## EXERCISE DETAILS
Lines below containing the word "AMPARAMS" should be copied out.

[Circuit design data]
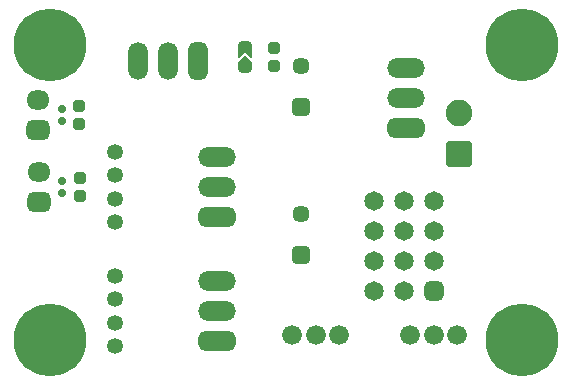
<source format=gbs>
G04*
G04 #@! TF.GenerationSoftware,Altium Limited,Altium Designer,21.1.1 (26)*
G04*
G04 Layer_Color=16711935*
%FSLAX24Y24*%
%MOIN*%
G70*
G04*
G04 #@! TF.SameCoordinates,F00D2E86-8B98-404A-8CF5-AA7CE4D76747*
G04*
G04*
G04 #@! TF.FilePolarity,Negative*
G04*
G01*
G75*
%ADD16C,0.0059*%
%ADD17C,0.0659*%
%ADD18C,0.0531*%
%ADD19C,0.0571*%
G04:AMPARAMS|DCode=20|XSize=57.1mil|YSize=57.1mil|CornerRadius=10.6mil|HoleSize=0mil|Usage=FLASHONLY|Rotation=270.000|XOffset=0mil|YOffset=0mil|HoleType=Round|Shape=RoundedRectangle|*
%AMROUNDEDRECTD20*
21,1,0.0571,0.0358,0,0,270.0*
21,1,0.0358,0.0571,0,0,270.0*
1,1,0.0213,-0.0179,-0.0179*
1,1,0.0213,-0.0179,0.0179*
1,1,0.0213,0.0179,0.0179*
1,1,0.0213,0.0179,-0.0179*
%
%ADD20ROUNDEDRECTD20*%
%ADD21O,0.1259X0.0659*%
G04:AMPARAMS|DCode=22|XSize=65.9mil|YSize=125.9mil|CornerRadius=24mil|HoleSize=0mil|Usage=FLASHONLY|Rotation=90.000|XOffset=0mil|YOffset=0mil|HoleType=Round|Shape=RoundedRectangle|*
%AMROUNDEDRECTD22*
21,1,0.0659,0.0780,0,0,90.0*
21,1,0.0180,0.1259,0,0,90.0*
1,1,0.0479,0.0390,0.0090*
1,1,0.0479,0.0390,-0.0090*
1,1,0.0479,-0.0390,-0.0090*
1,1,0.0479,-0.0390,0.0090*
%
%ADD22ROUNDEDRECTD22*%
G04:AMPARAMS|DCode=23|XSize=65mil|YSize=76.8mil|CornerRadius=17.7mil|HoleSize=0mil|Usage=FLASHONLY|Rotation=270.000|XOffset=0mil|YOffset=0mil|HoleType=Round|Shape=RoundedRectangle|*
%AMROUNDEDRECTD23*
21,1,0.0650,0.0413,0,0,270.0*
21,1,0.0295,0.0768,0,0,270.0*
1,1,0.0354,-0.0207,-0.0148*
1,1,0.0354,-0.0207,0.0148*
1,1,0.0354,0.0207,0.0148*
1,1,0.0354,0.0207,-0.0148*
%
%ADD23ROUNDEDRECTD23*%
%ADD24O,0.0768X0.0650*%
G04:AMPARAMS|DCode=25|XSize=88.6mil|YSize=88.6mil|CornerRadius=15.4mil|HoleSize=0mil|Usage=FLASHONLY|Rotation=90.000|XOffset=0mil|YOffset=0mil|HoleType=Round|Shape=RoundedRectangle|*
%AMROUNDEDRECTD25*
21,1,0.0886,0.0579,0,0,90.0*
21,1,0.0579,0.0886,0,0,90.0*
1,1,0.0307,0.0289,0.0289*
1,1,0.0307,0.0289,-0.0289*
1,1,0.0307,-0.0289,-0.0289*
1,1,0.0307,-0.0289,0.0289*
%
%ADD25ROUNDEDRECTD25*%
%ADD26C,0.0886*%
%ADD27C,0.2421*%
%ADD28O,0.0659X0.1259*%
G04:AMPARAMS|DCode=29|XSize=65.9mil|YSize=125.9mil|CornerRadius=24mil|HoleSize=0mil|Usage=FLASHONLY|Rotation=180.000|XOffset=0mil|YOffset=0mil|HoleType=Round|Shape=RoundedRectangle|*
%AMROUNDEDRECTD29*
21,1,0.0659,0.0780,0,0,180.0*
21,1,0.0180,0.1259,0,0,180.0*
1,1,0.0479,-0.0090,0.0390*
1,1,0.0479,0.0090,0.0390*
1,1,0.0479,0.0090,-0.0390*
1,1,0.0479,-0.0090,-0.0390*
%
%ADD29ROUNDEDRECTD29*%
%ADD30C,0.0650*%
G04:AMPARAMS|DCode=31|XSize=65mil|YSize=65mil|CornerRadius=17.7mil|HoleSize=0mil|Usage=FLASHONLY|Rotation=90.000|XOffset=0mil|YOffset=0mil|HoleType=Round|Shape=RoundedRectangle|*
%AMROUNDEDRECTD31*
21,1,0.0650,0.0295,0,0,90.0*
21,1,0.0295,0.0650,0,0,90.0*
1,1,0.0354,0.0148,0.0148*
1,1,0.0354,0.0148,-0.0148*
1,1,0.0354,-0.0148,-0.0148*
1,1,0.0354,-0.0148,0.0148*
%
%ADD31ROUNDEDRECTD31*%
G04:AMPARAMS|DCode=55|XSize=37.4mil|YSize=37.4mil|CornerRadius=7.7mil|HoleSize=0mil|Usage=FLASHONLY|Rotation=270.000|XOffset=0mil|YOffset=0mil|HoleType=Round|Shape=RoundedRectangle|*
%AMROUNDEDRECTD55*
21,1,0.0374,0.0220,0,0,270.0*
21,1,0.0220,0.0374,0,0,270.0*
1,1,0.0154,-0.0110,-0.0110*
1,1,0.0154,-0.0110,0.0110*
1,1,0.0154,0.0110,0.0110*
1,1,0.0154,0.0110,-0.0110*
%
%ADD55ROUNDEDRECTD55*%
G04:AMPARAMS|DCode=56|XSize=37.9mil|YSize=45.9mil|CornerRadius=11mil|HoleSize=0mil|Usage=FLASHONLY|Rotation=90.000|XOffset=0mil|YOffset=0mil|HoleType=Round|Shape=RoundedRectangle|*
%AMROUNDEDRECTD56*
21,1,0.0379,0.0240,0,0,90.0*
21,1,0.0160,0.0459,0,0,90.0*
1,1,0.0219,0.0120,0.0080*
1,1,0.0219,0.0120,-0.0080*
1,1,0.0219,-0.0120,-0.0080*
1,1,0.0219,-0.0120,0.0080*
%
%ADD56ROUNDEDRECTD56*%
G04:AMPARAMS|DCode=57|XSize=25.6mil|YSize=25.6mil|CornerRadius=5.9mil|HoleSize=0mil|Usage=FLASHONLY|Rotation=270.000|XOffset=0mil|YOffset=0mil|HoleType=Round|Shape=RoundedRectangle|*
%AMROUNDEDRECTD57*
21,1,0.0256,0.0138,0,0,270.0*
21,1,0.0138,0.0256,0,0,270.0*
1,1,0.0118,-0.0069,-0.0069*
1,1,0.0118,-0.0069,0.0069*
1,1,0.0118,0.0069,0.0069*
1,1,0.0118,0.0069,-0.0069*
%
%ADD57ROUNDEDRECTD57*%
G36*
X7913Y10630D02*
X7913D01*
X7913Y10620D01*
X7903Y10605D01*
X7886Y10598D01*
X7868Y10602D01*
X7862Y10608D01*
X7677Y10792D01*
Y10792D01*
X7493Y10608D01*
X7487Y10602D01*
X7468Y10598D01*
X7451Y10605D01*
X7441Y10621D01*
X7441Y10630D01*
X7441D01*
X7441Y10892D01*
X7913D01*
X7913Y10630D01*
D02*
G37*
G36*
X7689Y10667D02*
X7712Y10658D01*
X7721Y10649D01*
X7721Y10649D01*
X7913Y10456D01*
X7913Y10392D01*
X7441Y10392D01*
X7441Y10456D01*
X7634Y10649D01*
X7642Y10658D01*
X7665Y10667D01*
X7689Y10667D01*
D02*
G37*
D16*
X11417Y2047D02*
D03*
X15354D02*
D03*
X2677Y3937D02*
D03*
Y8071D02*
D03*
D17*
X9252Y1378D02*
D03*
X10039D02*
D03*
X10827D02*
D03*
X13189D02*
D03*
X13976D02*
D03*
X14764D02*
D03*
D18*
X3346Y3346D02*
D03*
Y984D02*
D03*
Y2559D02*
D03*
Y1772D02*
D03*
Y7480D02*
D03*
Y5118D02*
D03*
Y6693D02*
D03*
Y5906D02*
D03*
D19*
X9547Y10335D02*
D03*
X9547Y5413D02*
D03*
D20*
X9547Y8957D02*
D03*
X9547Y4035D02*
D03*
D21*
X13045Y10252D02*
D03*
Y9252D02*
D03*
X6746Y3165D02*
D03*
Y2165D02*
D03*
X6746Y7299D02*
D03*
X6746Y6299D02*
D03*
D22*
X13045Y8252D02*
D03*
X6746Y1165D02*
D03*
X6746Y5299D02*
D03*
D23*
X807Y5799D02*
D03*
X787Y8201D02*
D03*
D24*
X807Y6799D02*
D03*
X787Y9201D02*
D03*
D25*
X14803Y7382D02*
D03*
D26*
Y8760D02*
D03*
D27*
X16929Y1181D02*
D03*
X1181Y11024D02*
D03*
X16929D02*
D03*
X1181Y1181D02*
D03*
D28*
X4118Y10486D02*
D03*
X5118D02*
D03*
D29*
X6118Y10486D02*
D03*
D30*
X13992Y5831D02*
D03*
X13992Y3831D02*
D03*
X13992Y4831D02*
D03*
X11992Y5831D02*
D03*
X11992Y3831D02*
D03*
Y4831D02*
D03*
X11992Y2831D02*
D03*
X12992D02*
D03*
X12992Y4831D02*
D03*
Y3831D02*
D03*
Y5831D02*
D03*
D31*
X13992Y2831D02*
D03*
D55*
X8661Y10925D02*
D03*
X8661Y10335D02*
D03*
X2165Y8406D02*
D03*
X2165Y8996D02*
D03*
X2185Y6004D02*
D03*
X2185Y6594D02*
D03*
D56*
X7677Y10292D02*
D03*
Y10967D02*
D03*
D57*
X1575Y8898D02*
D03*
Y8504D02*
D03*
X1594Y6496D02*
D03*
Y6102D02*
D03*
M02*

</source>
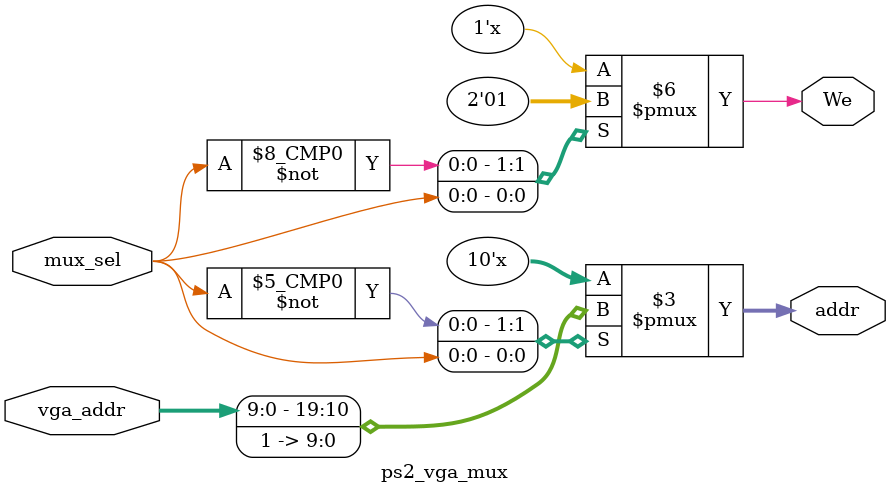
<source format=v>
module ps2_vga_mux (
	input mux_sel,
	input [9:0] vga_addr,
	output reg [9:0] addr,
	output reg We
);
	
	
	localparam [9:0] ps2_addr = 10'h3FF;

	// We mux
	always @(mux_sel) begin
		case (mux_sel)
			1'b0:    We = 0;
			1'b1:    We = 1;
			default: We = 0;
		endcase
	end
	
	
	//addr mux
	always @(mux_sel or vga_addr or ps2_addr) begin
		case (mux_sel)
			1'b0:    addr = vga_addr;
			1'b1:    addr = ps2_addr;
			default: addr = vga_addr;
		endcase
	end
endmodule
</source>
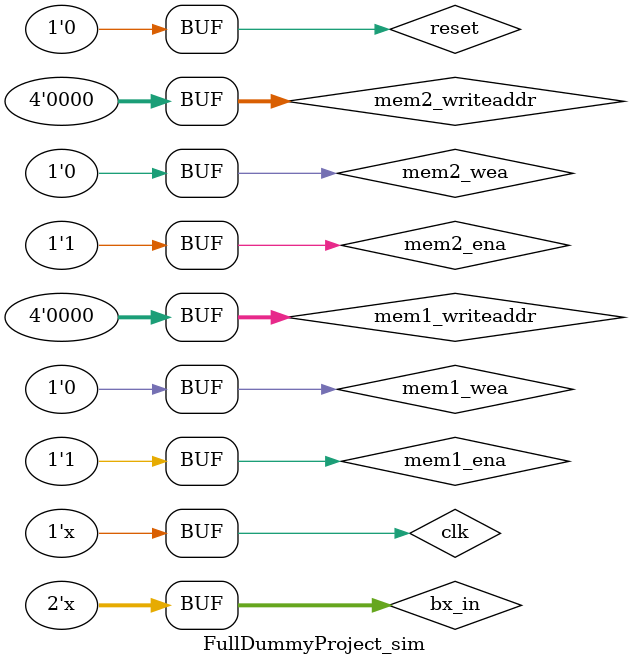
<source format=v>
`timescale 1ns / 1ps


module FullDummyProject_sim();

reg clk;
reg reset;

// Initialize
initial begin
  reset = 1'b1;
  clk   = 1'b1;
//  #100; // wait 100ns for global reset to finish
end

// Reset
initial begin
//  #230
//  reset = 1'b1;
  #155
  reset = 1'b0;
end

// Enable processing
reg en_proc = 1'b0;
always @(posedge clk) begin
  if (reset) en_proc = 1'b0;
  else       en_proc = 1'b1;
end

// Stimulus
always begin
  #2.5 clk = ~clk; // 200 MHz clock
end

// BX
//reg new_BX;
//initial begin
//  #240
//  new_BX = 1'b0;
//end
//always begin
//    #75 new_BX = ~new_BX;
//    #5 new_BX = ~new_BX;
//end
reg [1:0] bx_in;
initial bx_in = 2'b00;
always begin
  #80 bx_in <= bx_in + 1'b1; // bx driver
end
//initial begin
//  #150
//  bx_in = 2'b00;
//end
//always @ (posedge clk) begin
//    if (new_BX) begin
//        bx_in <= bx_in + 1'b1;
//    end
//end
wire bx_out;

// mem1_BRAM signals
reg[31:0] mem1_din;
wire[31:0] mem1_dout;
wire[3:0] mem1_readaddr;
reg[3:0] mem1_writeaddr;
reg mem1_ena;
reg mem1_wea;
wire mem1_enb;
wire[4:0] mem1_nent;
wire[4:0] mem2_nent;
wire[1:0] mem1_pagea;
wire[2:0] mem1_pageb;
wire[1:0] mem2_pagea;
wire[1:0] mem2_pageb;

initial begin
  mem1_writeaddr = 0;
  mem1_ena = 1'b1;
  mem1_wea = 1'b0;
end

// mem2_BRAM signals
reg[31:0] mem2_din;
wire[31:0] mem2_dout;
wire[3:0] mem2_readaddr;
reg[3:0] mem2_writeaddr;
reg mem2_ena;
reg mem2_wea;
wire mem2_enb;

initial begin
  mem2_writeaddr = 0;
  mem2_ena = 1'b1;
  mem2_wea = 1'b0;
end

//memout_BRAM signals
wire[31:0] memout_din;
wire[31:0] memout_dout;
wire[3:0] memout_readaddr;
wire[3:0] memout_writeaddr;
wire[1:0] memout_page;
wire[4:0] memout_nent;
wire memout_ena;
wire memout_wea;
wire memout_enb;

// Instantiate all BRAMs
Memory #(
    .RAM_WIDTH(32),
    .RAM_DEPTH(16),
    .PAGES(2),
    .RAM_PERFORMANCE("HIGH_PERFORMANCE"),
    .HEX(0),
    .INIT_FILE("fives.dat")
    ) mem1_BRAM (
    .clka(clk),
    .addra(mem1_writeaddr),
    .dina(mem1_din),
    .wea(mem1_wea),
    .clkb(clk),
    .pagea(mem1_pagea),
    .pageb(bx_in),
    .addrb(mem1_readaddr),
    .doutb(mem1_dout),
    .regceb(1'b1),
    .nent_i('d16),
    .nent_0(mem1_nent),
    .enb(mem1_enb)
);
//blk_mem_gen_mem1 mem1_BRAM (
//  .clka(clk),
//  .addra(mem1_writeaddr),
//  .dina(mem1_din),
//  .ena(mem1_ena),
//  .wea(mem1_wea),
//  .clkb(clk),
//  .addrb(mem1_readaddr),
//  .doutb(mem1_dout),
//  .enb(mem1_enb)
//);

//blk_mem_gen_mem2 mem2_BRAM (
//  .clka(clk),
//  .addra(mem2_writeaddr),
//  .dina(mem2_din),
//  .ena(mem2_ena),
//  .wea(mem2_wea),
//  .clkb(clk),
//  .addrb(mem2_readaddr),
//  .doutb(mem2_dout),
//  .enb(mem2_enb)
//);

Memory #(
    .RAM_WIDTH(32),
    .RAM_DEPTH(16),
    .PAGES(2),
    .RAM_PERFORMANCE("HIGH_PERFORMANCE"),
    .HEX(0),
    .INIT_FILE("sevens.dat")
    ) mem2_BRAM (
    .clka(clk),
    .addra(mem2_writeaddr),
    .dina(mem2_din),
    .wea(mem2_wea),
    .clkb(clk),
    .pagea(mem2_pagea),
    .pageb(bx_in),
    .addrb(mem2_readaddr),
    .doutb(mem2_dout),
    .regceb(1'b1),
    .nent_i('d16),
    .nent_0(mem2_nent),
    .enb(mem2_enb)
);

Memory #(
    .RAM_WIDTH(32),
    .RAM_DEPTH(16),
    .PAGES(2),
    .RAM_PERFORMANCE("HIGH_PERFORMANCE"),
    .HEX(0),
    .INIT_FILE("")
    ) memout_BRAM (
    .clka(clk),
    .addra(memout_writeaddr),
    .dina(memout_din),
    .wea(memout_wea),
    .clkb(clk),
    .addrb(memout_readaddr),
    .doutb(memout_dout),
    .regceb(1'b1),
    .enb(memout_enb)
);

//blk_mem_gen_2page memout_BRAM (
//  .clka(clk),
//  .addra(memout_writeaddr),
//  .dina(memout_din),
//  .ena(memout_ena),
//  .wea(memout_wea),
//  .clkb(clk),
//  .addrb(memout_readaddr),
//  .doutb(memout_dout),
//  .enb(memout_enb)
//);

// Instantiate FullDummyProject_top
FullDummyProject_top doFull (
  .clk(clk),
  .reset(reset),
  .mem1_enb(mem1_enb),
  .mem2_enb(mem2_enb),
  .en_proc(en_proc),
  .bx_in(bx_in),
  .bx_out(bx_out),
  .mem1_readaddr(mem1_readaddr),
  .mem1_pagea(mem1_pagea),
  .mem1_pageb(mem1_pageb),
  .mem1_nent(mem1_nent),
  .mem1_dout(mem1_dout),
  .mem2_readaddr(mem2_readaddr),
  .mem2_pagea(mem2_pagea),
  .mem2_pageb(mem2_pageb),
  .mem2_nent(mem1_nent),
  .mem2_dout(mem2_dout),
  .memout_ena(memout_ena),
  .memout_wea(memout_wea),
  .memout_writeaddr(memout_writeaddr),
  .memout_pagea(memout_page),
  .memout_nent(memout_nent),
  .memout_din(memout_din)
);

endmodule

</source>
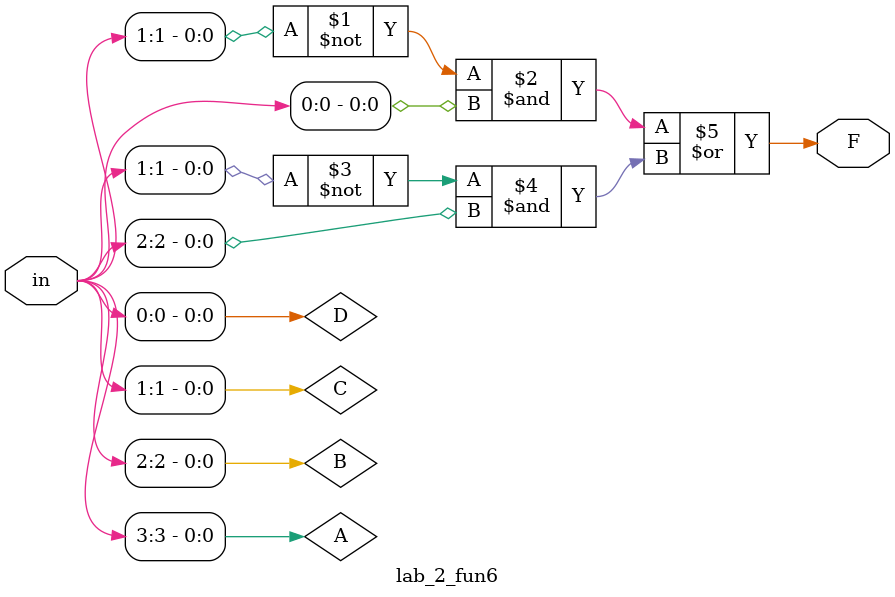
<source format=v>
module lab_2_fun6(input [3:0] in, output F);
	wire A = in[3];
	wire B = in[2];
	wire C = in[1];
	wire D = in[0];

	assign F = (~C & D) | (~C & B);

endmodule

</source>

## YOUR SOLUTION
G04:AMPARAMS|DCode=20|XSize=57.1mil|YSize=57.1mil|CornerRadius=10.6mil|HoleSize=0mil|Usage=FLASHONLY|Rotation=270.000|XOffset=0mil|YOffset=0mil|HoleType=Round|Shape=RoundedRectangle|*
G04:AMPARAMS|DCode=22|XSize=65.9mil|YSize=125.9mil|CornerRadius=24mil|HoleSize=0mil|Usage=FLASHONLY|Rotation=90.000|XOffset=0mil|YOffset=0mil|HoleType=Round|Shape=RoundedRectangle|*
G04:AMPARAMS|DCode=23|XSize=65mil|YSize=76.8mil|CornerRadius=17.7mil|HoleSize=0mil|Usage=FLASHONLY|Rotation=270.000|XOffset=0mil|YOffset=0mil|HoleType=Round|Shape=RoundedRectangle|*
G04:AMPARAMS|DCode=25|XSize=88.6mil|YSize=88.6mil|CornerRadius=15.4mil|HoleSize=0mil|Usage=FLASHONLY|Rotation=90.000|XOffset=0mil|YOffset=0mil|HoleType=Round|Shape=RoundedRectangle|*
G04:AMPARAMS|DCode=29|XSize=65.9mil|YSize=125.9mil|CornerRadius=24mil|HoleSize=0mil|Usage=FLASHONLY|Rotation=180.000|XOffset=0mil|YOffset=0mil|HoleType=Round|Shape=RoundedRectangle|*
G04:AMPARAMS|DCode=31|XSize=65mil|YSize=65mil|CornerRadius=17.7mil|HoleSize=0mil|Usage=FLASHONLY|Rotation=90.000|XOffset=0mil|YOffset=0mil|HoleType=Round|Shape=RoundedRectangle|*
G04:AMPARAMS|DCode=55|XSize=37.4mil|YSize=37.4mil|CornerRadius=7.7mil|HoleSize=0mil|Usage=FLASHONLY|Rotation=270.000|XOffset=0mil|YOffset=0mil|HoleType=Round|Shape=RoundedRectangle|*
G04:AMPARAMS|DCode=56|XSize=37.9mil|YSize=45.9mil|CornerRadius=11mil|HoleSize=0mil|Usage=FLASHONLY|Rotation=90.000|XOffset=0mil|YOffset=0mil|HoleType=Round|Shape=RoundedRectangle|*
G04:AMPARAMS|DCode=57|XSize=25.6mil|YSize=25.6mil|CornerRadius=5.9mil|HoleSize=0mil|Usage=FLASHONLY|Rotation=270.000|XOffset=0mil|YOffset=0mil|HoleType=Round|Shape=RoundedRectangle|*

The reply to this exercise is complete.